Wie die übrigen Teilnehmer hob Merkel hervor, dass der multilaterale Handel dazu beitrage, Wohlstand zu schaffen und die wirtschaftliche Entwicklung anzukurbeln. Damit dies allen zugute komme, habe Deutschland Investitionen in Afrika als einen Schwerpunkt seiner Präsidentschaft in der Gruppe der 20 wichtigsten Industrie- und Schwellenländer gewählt. Lagarde sagte, auch die Privatwirtschaft sei hier gefordert.

Mit Blick auf die Flüchtlingskrise sagte die Kanzlerin, dass eine "gute Wirtschaftsentwicklung in allen Teilen der Welt" Ursachen für Flucht und Vertreibung verringern könne. Hier müssten die Anreize "ganz grundsätzlich anders gesetzt" werden, bekräftigte Weltbank-Chef Kim.

Die Teilnehmer äußerten sich besorgt, dass die Ängste hinsichtlich der Globalisierung auch in wohlhabenden Ländern zugenommen habe. Viel Menschen hätten "das Gefühl: Dieses System dient nicht ihnen", sagte OECD-Chef Gurría. "Mehr und mehr Menschen müssen an Handelsabkommen beteiligt werden", forderte er als Konsequenz.

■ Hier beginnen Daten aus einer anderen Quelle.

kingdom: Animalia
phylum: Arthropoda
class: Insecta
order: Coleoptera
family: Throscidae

"Protektionistische Maßnahmen werden das Problem nicht lösen, sondern werden Arbeitsplätze langfristig weiter abbauen", warnte WTO-Chef Azevedo. Zugleich kritisierte er, "dass ein hohes Maß an politischer Unsicherheit ein Risiko" für das gerade erstarkende Wachstum der Weltwirtschaft darstelle.

Damit bezog sich Azevedo offenbar auf die neue US-Regierung unter Donald Trump, die zwar wiederholt protektionistische Maßnahmen wie Strafzölle androhte, aber noch keine konkreten Maßnahmen beschloss. Trump will unter anderem einige Handelsabkommen neu verhandeln, weil er die USA darin benachteiligt sieht. Sein Credo "America First" (Amerika zuerst) gilt auch in der Wirtschaftspolitik. International wird daher befürchtet, dass Trump im Welthandel eine Ära der Handelsschranken einläutet.

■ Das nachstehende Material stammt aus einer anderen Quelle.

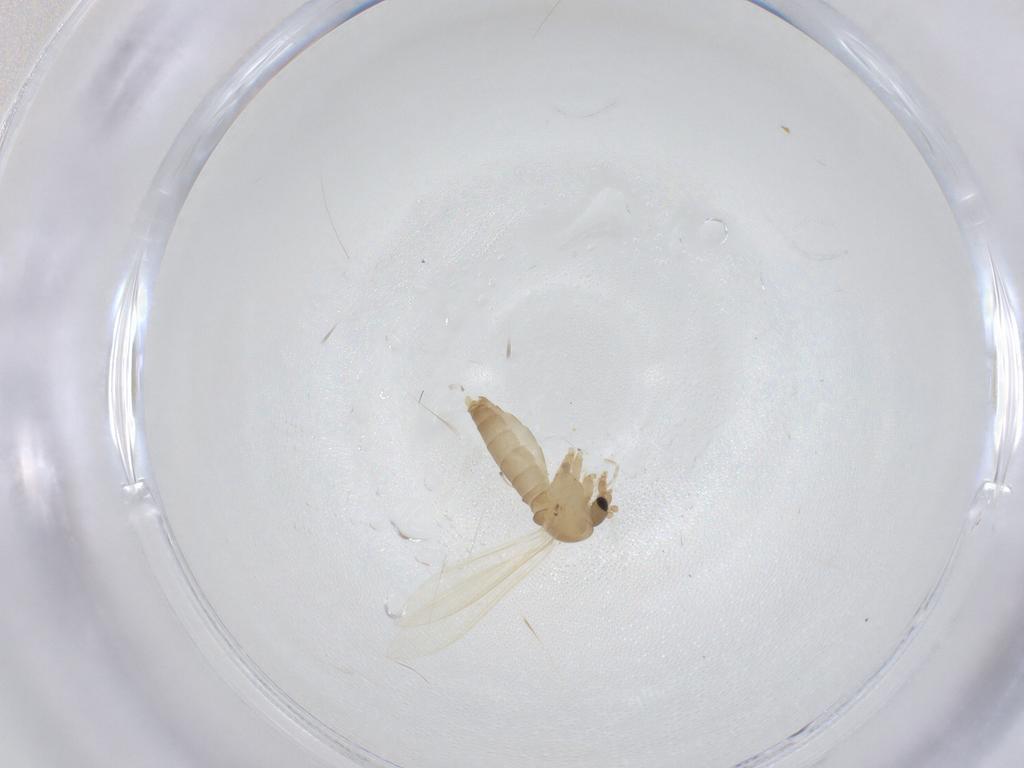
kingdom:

Merkel antwortete auf die Frage, ob beim G20-Gipfel Anfang Juli in Hamburg mit der US-Regierung Fortschritte im Handel und im Klima möglich seien: "Wir werden darauf hinarbeiten, dass wir ein hohes Maß an Kontinuität haben. Ob das gelingt, kann ich heute nicht voraussagen."

Zuvor hatten Merkel und ihre Gäste in einer gemeinsamen Erklärung hervorgehoben, "die Gefahr zunehmend protektionistischer Maßnahmen" sei ein Anreiz, "das internationale Handelssystem noch stärker zu unterstützen". Für den anstehenden G20-Gipfel legten IWF, WTO und Weltbank am Montag zudem ihren Bericht zum Welthandel vor.

Bundeswirtschaftsministerin Brigitte Zypries (SPD) mahnteg, "jetzt, wo der Freihandel unter Beschuss ist" werde "eine starke WTO" gebraucht. "Wir setzen uns gemeinsam mit der WTO gegen Abschottung und Protektionismus ein", erklärte Zypries vor einem Treffen mit Azevedo.